Before proceeding to FTE-HARM hypothesis testing, ensure:

- [ ] Dataset directories scanned successfully
- [ ] All log files identified
- [ ] Ground truth files located
- [ ] Log-ground truth pairing completed
- [ ] Dataset integrity validated
- [ ] No line count mismatches
- [ ] Ground truth format understood
- [ ] Dataset statistics generated
- [ ] Iteration workflow tested
- [ ] Ready for FTE-HARM integration

---

## Expected Dataset Statistics

| Dataset | Total Logs | Malicious % | Primary Attack Types |
|---------|-----------|-------------|---------------------|
| RussellMitchell AITv2 | ~50,000 | ~15% | privilege_escalation, lateral_movement |
| Santos DNS | ~100,000 | ~5% | exfiltration, command_and_control |

---

## Notes for Thesis

**Methodological Contribution:**
The dataset pairing framework ensures validation integrity by establishing explicit correspondence between raw forensic data and verified ground truth annotations.

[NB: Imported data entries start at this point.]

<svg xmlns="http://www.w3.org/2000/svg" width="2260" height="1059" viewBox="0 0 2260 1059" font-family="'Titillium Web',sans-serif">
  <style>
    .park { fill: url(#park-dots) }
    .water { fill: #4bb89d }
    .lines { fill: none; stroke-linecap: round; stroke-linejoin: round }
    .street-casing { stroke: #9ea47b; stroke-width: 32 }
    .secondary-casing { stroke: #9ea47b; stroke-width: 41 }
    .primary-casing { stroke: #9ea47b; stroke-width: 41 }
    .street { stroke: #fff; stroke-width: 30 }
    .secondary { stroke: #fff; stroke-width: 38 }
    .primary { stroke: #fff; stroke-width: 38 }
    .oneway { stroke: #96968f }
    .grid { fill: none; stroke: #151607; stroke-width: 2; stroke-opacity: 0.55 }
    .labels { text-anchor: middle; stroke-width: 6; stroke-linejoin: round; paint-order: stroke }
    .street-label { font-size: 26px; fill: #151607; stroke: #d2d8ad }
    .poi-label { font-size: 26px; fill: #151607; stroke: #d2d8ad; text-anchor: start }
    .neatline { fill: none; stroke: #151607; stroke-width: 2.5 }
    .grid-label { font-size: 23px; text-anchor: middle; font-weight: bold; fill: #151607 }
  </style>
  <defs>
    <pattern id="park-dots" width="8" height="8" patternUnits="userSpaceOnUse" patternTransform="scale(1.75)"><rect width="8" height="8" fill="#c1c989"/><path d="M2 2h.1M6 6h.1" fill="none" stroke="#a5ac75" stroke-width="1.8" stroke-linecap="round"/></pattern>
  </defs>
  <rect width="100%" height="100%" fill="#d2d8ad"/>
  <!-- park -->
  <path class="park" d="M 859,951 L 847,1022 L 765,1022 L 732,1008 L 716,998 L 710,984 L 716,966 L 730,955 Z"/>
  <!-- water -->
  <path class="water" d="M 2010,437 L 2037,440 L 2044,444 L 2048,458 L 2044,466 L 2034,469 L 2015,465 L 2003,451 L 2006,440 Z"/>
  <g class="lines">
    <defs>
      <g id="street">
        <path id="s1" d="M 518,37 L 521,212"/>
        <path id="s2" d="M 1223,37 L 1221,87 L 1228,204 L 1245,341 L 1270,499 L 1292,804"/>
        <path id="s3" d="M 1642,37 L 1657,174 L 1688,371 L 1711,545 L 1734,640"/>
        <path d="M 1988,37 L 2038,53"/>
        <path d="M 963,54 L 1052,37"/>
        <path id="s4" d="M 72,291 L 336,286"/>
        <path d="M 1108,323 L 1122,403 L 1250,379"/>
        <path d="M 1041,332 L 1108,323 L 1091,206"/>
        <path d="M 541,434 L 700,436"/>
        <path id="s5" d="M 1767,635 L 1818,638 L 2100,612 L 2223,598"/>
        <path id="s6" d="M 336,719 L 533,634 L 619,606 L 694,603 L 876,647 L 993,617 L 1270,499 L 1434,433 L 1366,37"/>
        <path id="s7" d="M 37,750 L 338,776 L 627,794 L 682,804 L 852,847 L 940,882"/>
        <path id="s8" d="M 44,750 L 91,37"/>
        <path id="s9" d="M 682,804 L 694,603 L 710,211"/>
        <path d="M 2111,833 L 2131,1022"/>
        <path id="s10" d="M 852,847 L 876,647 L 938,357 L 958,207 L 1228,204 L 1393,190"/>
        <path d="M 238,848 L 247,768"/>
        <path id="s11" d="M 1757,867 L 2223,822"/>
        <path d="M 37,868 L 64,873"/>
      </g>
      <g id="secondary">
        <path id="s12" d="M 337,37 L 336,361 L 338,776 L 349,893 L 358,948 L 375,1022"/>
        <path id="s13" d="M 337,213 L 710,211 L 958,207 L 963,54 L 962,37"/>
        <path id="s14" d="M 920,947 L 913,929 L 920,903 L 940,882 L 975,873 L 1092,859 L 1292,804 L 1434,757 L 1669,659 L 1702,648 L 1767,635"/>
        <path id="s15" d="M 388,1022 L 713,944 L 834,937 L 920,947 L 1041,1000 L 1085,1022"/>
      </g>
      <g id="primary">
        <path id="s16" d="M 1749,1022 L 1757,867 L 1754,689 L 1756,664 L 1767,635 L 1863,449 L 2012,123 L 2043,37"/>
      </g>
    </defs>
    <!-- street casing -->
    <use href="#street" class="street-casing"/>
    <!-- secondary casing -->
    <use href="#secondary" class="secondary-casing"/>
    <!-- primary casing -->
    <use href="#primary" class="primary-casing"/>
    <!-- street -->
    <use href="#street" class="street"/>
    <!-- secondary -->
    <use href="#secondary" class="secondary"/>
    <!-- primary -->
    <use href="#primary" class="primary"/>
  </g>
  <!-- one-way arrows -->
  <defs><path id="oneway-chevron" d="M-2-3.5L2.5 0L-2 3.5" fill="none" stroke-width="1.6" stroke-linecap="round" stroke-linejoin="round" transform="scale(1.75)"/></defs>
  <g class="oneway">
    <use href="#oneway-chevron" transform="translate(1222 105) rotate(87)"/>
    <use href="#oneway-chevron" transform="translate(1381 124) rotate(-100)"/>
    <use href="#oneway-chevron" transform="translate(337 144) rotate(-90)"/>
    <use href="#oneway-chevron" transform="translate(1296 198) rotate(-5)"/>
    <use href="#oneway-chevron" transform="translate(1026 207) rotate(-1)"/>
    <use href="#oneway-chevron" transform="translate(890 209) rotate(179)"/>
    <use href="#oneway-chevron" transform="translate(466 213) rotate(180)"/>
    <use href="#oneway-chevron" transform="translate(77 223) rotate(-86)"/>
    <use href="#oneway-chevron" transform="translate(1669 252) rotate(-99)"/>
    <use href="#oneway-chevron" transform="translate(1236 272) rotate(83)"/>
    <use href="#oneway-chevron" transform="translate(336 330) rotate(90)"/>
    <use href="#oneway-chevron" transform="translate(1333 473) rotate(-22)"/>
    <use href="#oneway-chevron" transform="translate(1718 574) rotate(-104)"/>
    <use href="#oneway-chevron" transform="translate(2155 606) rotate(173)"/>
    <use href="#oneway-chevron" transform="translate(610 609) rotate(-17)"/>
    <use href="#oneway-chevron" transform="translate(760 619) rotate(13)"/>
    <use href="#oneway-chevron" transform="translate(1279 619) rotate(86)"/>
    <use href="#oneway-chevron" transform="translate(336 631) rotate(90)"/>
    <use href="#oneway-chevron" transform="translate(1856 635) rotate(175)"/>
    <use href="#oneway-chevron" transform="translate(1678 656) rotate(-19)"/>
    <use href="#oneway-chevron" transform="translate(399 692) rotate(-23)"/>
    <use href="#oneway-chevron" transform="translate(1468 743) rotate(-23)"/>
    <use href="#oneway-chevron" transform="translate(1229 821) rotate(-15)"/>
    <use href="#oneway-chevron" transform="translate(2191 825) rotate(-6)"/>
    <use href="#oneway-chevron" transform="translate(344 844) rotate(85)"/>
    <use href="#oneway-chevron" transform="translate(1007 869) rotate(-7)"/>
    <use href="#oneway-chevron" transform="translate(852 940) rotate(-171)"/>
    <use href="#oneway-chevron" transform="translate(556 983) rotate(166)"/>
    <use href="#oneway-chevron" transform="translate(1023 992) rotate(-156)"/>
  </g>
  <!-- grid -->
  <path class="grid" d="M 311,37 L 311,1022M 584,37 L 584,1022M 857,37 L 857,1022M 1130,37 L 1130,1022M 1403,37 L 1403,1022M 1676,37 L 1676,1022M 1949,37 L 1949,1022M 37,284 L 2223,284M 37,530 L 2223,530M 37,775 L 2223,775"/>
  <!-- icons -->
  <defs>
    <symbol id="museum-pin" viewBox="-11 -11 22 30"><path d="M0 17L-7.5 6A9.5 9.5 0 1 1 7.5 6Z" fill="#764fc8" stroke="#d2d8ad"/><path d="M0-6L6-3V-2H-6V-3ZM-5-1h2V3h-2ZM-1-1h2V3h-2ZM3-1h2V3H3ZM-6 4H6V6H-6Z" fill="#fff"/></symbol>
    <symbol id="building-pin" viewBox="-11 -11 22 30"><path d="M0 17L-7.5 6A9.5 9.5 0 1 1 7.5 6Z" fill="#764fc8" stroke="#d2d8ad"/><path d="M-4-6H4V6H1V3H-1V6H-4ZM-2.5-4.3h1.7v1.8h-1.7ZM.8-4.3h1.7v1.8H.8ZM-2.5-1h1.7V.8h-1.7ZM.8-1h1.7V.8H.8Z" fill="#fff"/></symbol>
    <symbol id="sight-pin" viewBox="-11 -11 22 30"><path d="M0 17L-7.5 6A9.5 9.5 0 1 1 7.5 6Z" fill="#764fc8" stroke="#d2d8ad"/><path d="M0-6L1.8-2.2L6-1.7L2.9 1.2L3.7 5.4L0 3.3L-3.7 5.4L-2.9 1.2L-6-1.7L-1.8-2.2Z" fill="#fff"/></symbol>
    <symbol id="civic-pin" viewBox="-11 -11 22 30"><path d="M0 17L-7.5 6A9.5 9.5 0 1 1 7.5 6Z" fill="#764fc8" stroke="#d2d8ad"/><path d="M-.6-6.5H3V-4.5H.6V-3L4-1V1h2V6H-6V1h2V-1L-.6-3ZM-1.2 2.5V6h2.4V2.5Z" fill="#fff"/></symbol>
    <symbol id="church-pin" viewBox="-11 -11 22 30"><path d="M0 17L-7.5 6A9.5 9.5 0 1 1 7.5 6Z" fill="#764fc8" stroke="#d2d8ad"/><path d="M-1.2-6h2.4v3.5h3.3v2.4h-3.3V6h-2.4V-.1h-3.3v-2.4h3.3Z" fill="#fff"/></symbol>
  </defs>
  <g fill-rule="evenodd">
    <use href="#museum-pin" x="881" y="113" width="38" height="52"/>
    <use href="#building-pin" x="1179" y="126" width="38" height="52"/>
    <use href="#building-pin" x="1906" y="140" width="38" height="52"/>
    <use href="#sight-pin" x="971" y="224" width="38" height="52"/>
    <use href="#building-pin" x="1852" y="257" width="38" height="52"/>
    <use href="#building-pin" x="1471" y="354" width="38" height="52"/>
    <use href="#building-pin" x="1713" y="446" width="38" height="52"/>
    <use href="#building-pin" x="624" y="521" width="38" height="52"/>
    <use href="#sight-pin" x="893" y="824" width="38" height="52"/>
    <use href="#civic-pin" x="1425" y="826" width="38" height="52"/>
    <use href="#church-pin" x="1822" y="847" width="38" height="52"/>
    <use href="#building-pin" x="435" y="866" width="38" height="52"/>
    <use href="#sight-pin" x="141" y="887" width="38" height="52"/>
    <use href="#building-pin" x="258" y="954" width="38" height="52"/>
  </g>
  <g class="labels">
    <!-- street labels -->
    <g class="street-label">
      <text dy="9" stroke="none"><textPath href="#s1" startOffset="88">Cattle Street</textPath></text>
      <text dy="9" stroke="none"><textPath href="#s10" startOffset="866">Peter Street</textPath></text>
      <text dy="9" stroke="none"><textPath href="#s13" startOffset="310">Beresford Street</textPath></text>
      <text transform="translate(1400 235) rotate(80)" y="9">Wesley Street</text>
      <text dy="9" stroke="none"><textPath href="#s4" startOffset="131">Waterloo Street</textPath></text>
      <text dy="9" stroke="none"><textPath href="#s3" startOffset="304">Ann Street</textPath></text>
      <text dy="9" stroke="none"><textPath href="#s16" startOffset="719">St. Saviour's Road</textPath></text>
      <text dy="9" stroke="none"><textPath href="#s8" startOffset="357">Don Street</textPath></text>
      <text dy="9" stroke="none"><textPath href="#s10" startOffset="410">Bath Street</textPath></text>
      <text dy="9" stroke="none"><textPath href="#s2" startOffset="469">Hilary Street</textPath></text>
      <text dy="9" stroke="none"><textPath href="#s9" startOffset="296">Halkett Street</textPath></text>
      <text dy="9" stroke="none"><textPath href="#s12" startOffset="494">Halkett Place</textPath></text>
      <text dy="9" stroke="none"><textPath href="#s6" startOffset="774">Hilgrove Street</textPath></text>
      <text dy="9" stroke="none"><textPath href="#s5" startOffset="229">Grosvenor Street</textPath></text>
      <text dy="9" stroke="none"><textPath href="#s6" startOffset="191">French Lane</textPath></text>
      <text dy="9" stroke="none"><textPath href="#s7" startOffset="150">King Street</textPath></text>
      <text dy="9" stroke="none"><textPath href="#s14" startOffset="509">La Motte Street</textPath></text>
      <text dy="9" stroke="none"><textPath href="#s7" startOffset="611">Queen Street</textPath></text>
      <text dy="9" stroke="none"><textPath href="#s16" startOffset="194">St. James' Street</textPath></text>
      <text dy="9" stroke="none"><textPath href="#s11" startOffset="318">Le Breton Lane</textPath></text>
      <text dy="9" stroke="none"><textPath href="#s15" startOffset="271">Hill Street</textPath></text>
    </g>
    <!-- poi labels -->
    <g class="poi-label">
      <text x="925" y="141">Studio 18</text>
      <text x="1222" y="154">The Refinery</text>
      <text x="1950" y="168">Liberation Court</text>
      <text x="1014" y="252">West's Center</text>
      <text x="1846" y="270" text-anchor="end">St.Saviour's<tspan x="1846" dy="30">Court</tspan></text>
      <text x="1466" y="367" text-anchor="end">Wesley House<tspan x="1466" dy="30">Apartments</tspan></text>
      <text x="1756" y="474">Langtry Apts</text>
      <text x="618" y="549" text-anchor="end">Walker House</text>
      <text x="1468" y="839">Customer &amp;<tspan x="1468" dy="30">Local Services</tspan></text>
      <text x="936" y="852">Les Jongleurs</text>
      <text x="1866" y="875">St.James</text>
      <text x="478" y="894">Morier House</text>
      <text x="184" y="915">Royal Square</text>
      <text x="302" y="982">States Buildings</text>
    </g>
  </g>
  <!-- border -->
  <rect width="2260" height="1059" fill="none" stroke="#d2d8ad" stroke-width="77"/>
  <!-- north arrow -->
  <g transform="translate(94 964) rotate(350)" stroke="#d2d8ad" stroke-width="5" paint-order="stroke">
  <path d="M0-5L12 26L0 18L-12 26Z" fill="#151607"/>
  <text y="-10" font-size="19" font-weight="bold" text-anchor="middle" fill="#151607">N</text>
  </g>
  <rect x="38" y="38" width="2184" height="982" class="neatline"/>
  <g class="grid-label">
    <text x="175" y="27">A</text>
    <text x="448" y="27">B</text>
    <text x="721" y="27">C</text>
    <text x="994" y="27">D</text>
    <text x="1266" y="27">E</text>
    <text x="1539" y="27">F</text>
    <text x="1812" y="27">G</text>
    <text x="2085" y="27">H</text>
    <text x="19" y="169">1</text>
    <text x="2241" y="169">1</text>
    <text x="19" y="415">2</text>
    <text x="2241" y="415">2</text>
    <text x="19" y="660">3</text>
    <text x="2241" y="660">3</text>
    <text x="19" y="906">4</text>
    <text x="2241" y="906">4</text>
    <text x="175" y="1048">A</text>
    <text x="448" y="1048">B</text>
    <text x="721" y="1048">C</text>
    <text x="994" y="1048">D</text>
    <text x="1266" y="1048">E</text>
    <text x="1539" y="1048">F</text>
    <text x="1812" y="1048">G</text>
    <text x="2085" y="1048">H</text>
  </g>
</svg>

This addresses the methodological challenge of validating probabilistic triage systems against deterministic forensic requirements.

**Technical Finding:**
Line-by-line ground truth format (RussellMitchell) provides stronger validation guarantees than sparse annotation formats, ensuring every triage decision can be evaluated against known labels. However, CSV formats with confidence scores enable more nuanced evaluation of threshold calibration.

**Practical Impact:**
Dataset pairing automation reduces manual validation effort from hours to seconds, enabling comprehensive evaluation across multiple datasets and attack types. This is critical for demonstrating FTE-HARM's generalization capability beyond single-domain testing.